Industry raises concerns over SANParks’ fee increase

The industry has reacted to South African National Parks’ (SANParks) recent announcement of its new fee structure for Table Mountain National Park (TMNP), effective November 1, 2018, where the 4:2:1 ratio will be introduced, also known as differential conservation fees. 

The tourism industry is left concerned over TMNP’s new differential conservation fees

Fees will vary according to three categories, SA residents, Southern African Development Communities (SADC) residents, and Standard (foreigners), with foreign visitors having to bear the brunt of the fee increase.

Reynold Thakhuli, GM: Media, PR and Stakeholder Relations for SANParks explains the 4:2:1 ratio pricing strategy, where an initial price is set for SA residents (R75 /€4), which is then multiplied by two for SADC residents (R150/€9), and quadrupled for foreigners (R300/€18).

The rest of the parks had already adopted the system in 2003. “The Cape region had not applied it due to some complexity with the systems at TMNP, but this has been the norm for a considerable time in other national parks,” said Thakhuli. He said that the 4:2:1 principle was something that had been applied all over the world, and had been effective in parks such as the Kruger and Addo for many years.

The fee increase is as follows: from R75 at Boulders to R150, and Cape Point from R145 to R300 for international travellers.

The tourism industry has raised concerns over the significant fee increase for foreign visitors, as many operators have already started packaging for 2018 and risk taking the financial loss.

Celine Browne, Owner of Africa Focus Tours commented: “The SANParks tariff increase is a big problem, as it is already hard to justify a yearly increase of 10%, so imagine 50%.”

Browne said most of her prices had already been published and clients had already started selling the destination; now she would need to inform them about the adjustment.

Illana Clayton, CEO of Travel Smart Crew (TSC) said TMNP was already profitable, so this was an effort to subsidise the many parks that were not.

She said the proposed new Kruger National Park fee of R368 (€22) for internationals was understandable considering the long distances they drove within the park and the effect of this on the infrastructure, the facilities used, and the average time spent in the park by a visitor.

“With TMNP, however, I would question the value as there are multiple entrance fees for what is effectively the same park, mostly visited the same day by internationals, as most internationals who visit the Peninsula will be on a full-day guided tour, and majority will do both Cape Point and Boulders, therefore the proposed cost totals R450 (€27), which is significantly higher than KNP,” she said.

Clayton said she assumed that internationals spent less time in the park during a visit than locals, therefore having less of an impact on the park as they tended to visit in fewer vehicles (coaches, group tours, etc.), make more use of restaurants and contribute a higher value in curio shop sales.

“International guests have limited time in Cape Town with a variety of choices of how to spend their time and money.

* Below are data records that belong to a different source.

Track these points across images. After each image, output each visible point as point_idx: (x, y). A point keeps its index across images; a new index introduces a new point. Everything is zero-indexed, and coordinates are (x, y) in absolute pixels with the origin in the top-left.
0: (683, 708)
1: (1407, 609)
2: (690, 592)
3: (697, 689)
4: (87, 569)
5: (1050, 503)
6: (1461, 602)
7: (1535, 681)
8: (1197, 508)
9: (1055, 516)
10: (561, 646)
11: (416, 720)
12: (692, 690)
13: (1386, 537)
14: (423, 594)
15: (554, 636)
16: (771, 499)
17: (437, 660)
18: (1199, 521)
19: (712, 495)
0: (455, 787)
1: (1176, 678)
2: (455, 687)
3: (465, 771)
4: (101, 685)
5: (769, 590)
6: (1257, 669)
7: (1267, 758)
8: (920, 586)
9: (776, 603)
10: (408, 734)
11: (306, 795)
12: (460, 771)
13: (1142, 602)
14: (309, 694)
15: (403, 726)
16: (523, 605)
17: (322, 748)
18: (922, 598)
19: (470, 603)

The effect of this on a Peninsula day tour is significant and the long-term effects of fewer visitors through PR, media, reviews and testimonials is going to impact TMNP,” concluded Clayton.

“I don’t understand why the ratio 4:2:1, which applies to all other parks, needs to be applied to TMNP now, as the average time spent in the Kruger may be between a half to a full day, whereas a visit to Boulders is usually around one hour and in Cape Point groups are there for a couple of hours maximum. The ratio of the price is not justified, in my opinion,” concluded Browne.